理论是如果你有一个足够大的表,操作是常数时间,即它不依赖于你拥有的实际元素的数量。在实践中,当然,您拥有的元素越多,发生的冲突就越多。

std::map uses a binary tree. There is no need to define a hash function for an object, just strictly ordered comparison. On insertion it recurses down the tree to find the insertion point (and whether there are any duplicates) and adds the node, and may need to rebalance the tree so the depth of leaves is never more than 1 apart. Rebalancing time is relative to the depth of the tree too so all these operations are O(log N) where N is the number of elements.

std::map 使用二叉树。不需要为对象定义散列函数,只需严格有序的比较。在插入时,它在树上递归以找到插入点(以及是否有任何重复项)并添加节点,并且可能需要重新平衡树,因此叶子的深度永远不会超过 1。重新平衡时间也与树的深度有关,因此所有这些操作都是 O(log N),其中 N 是元素的数量。

The advantages of hash is the complexity The advantages of the tree is:

hash的优点是复杂度树的优点是:

  • Totally scalable. It only uses what it needs, no need for a huge table or to pre-empt the size of the table, although hash may require less "baggage" per element than a tree.
  • No need to hash first, which for a good function can take longer than the comparisons would if the data set is not large.
  • 完全可扩展。

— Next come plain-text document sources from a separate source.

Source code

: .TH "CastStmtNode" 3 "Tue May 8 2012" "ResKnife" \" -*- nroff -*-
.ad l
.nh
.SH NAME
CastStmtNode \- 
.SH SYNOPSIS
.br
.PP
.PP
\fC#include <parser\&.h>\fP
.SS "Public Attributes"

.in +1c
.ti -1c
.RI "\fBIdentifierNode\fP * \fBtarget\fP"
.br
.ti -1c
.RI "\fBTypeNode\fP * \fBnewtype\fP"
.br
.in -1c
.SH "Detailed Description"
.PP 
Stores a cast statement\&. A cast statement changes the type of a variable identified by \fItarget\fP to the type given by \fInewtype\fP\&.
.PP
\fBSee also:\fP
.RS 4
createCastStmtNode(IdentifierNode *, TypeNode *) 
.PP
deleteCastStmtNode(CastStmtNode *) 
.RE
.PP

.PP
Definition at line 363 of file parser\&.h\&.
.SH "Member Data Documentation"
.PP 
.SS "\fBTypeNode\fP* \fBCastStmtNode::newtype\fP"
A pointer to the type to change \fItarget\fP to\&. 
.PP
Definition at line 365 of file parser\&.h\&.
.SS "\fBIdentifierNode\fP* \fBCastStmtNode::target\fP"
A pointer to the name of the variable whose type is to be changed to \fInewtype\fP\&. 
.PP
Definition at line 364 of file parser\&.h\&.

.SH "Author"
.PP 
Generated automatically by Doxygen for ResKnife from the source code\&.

它只使用它需要的东西,不需要一个巨大的表或抢占表的大小,尽管哈希可能比树需要更少的每个元素的“行李”。
  • 不需要先散列,如果数据集不大,那么对于一个好的函数来说,这可能比比较花费的时间更长。

One other issue with std::mapis that it uses a single strictly-ordered comparison function whilst a "compare" function that returned -1, 0 or 1 would be a lot more efficient, particularly with the most commonly used key type, std::string, which already has this function implemented (it is char_traits::compare). (This inefficiency is based on the premise that to check that x==y, you check x<yand y<xso you do two comparisons. You would do this just once per lookup).

另一个问题std::map是它使用单个严格排序的比较函数,而返回 -1、0 或 1 的“比较”函数效率更高,特别是对于最常用的键类型 std::string,已经实现了这个功能(它是char_traits::compare)。(这种效率低下的前提是要检查x==y、检查 、x<y然后y<x进行两次比较。每次查找只执行一次)。

回答by Erik

mapis a red-black tree, O(log(n))access time. hash_map(which is not standard, however unordered_mapwill become standard) uses (conceptually) a hash of the key as an index in an array of linked lists, and therefore has a best-case access time of O(1)and a worst case of O(n).

map是一棵红黑树,O(log(n))访问时间。hash_map(这不是标准的,但unordered_map将成为标准)使用(概念上)键的散列作为链表数组中的索引,因此具有最佳情况的访问时间O(1)和最坏的情况O(n)

See http://en.wikipedia.org/wiki/Red-black_tree

http://en.wikipedia.org/wiki/Red-black_tree

回答by Matteo TeoMan Mangano

The main difference is the searching time.

主要区别在于搜索时间。

for few data is better map

对于少数数据是更好的地图

for lots of data is better hashmap

对于大量数据是更好的哈希图

anyway the tecnical answers given previously are correct.

无论如何,之前给出的技术答案是正确的。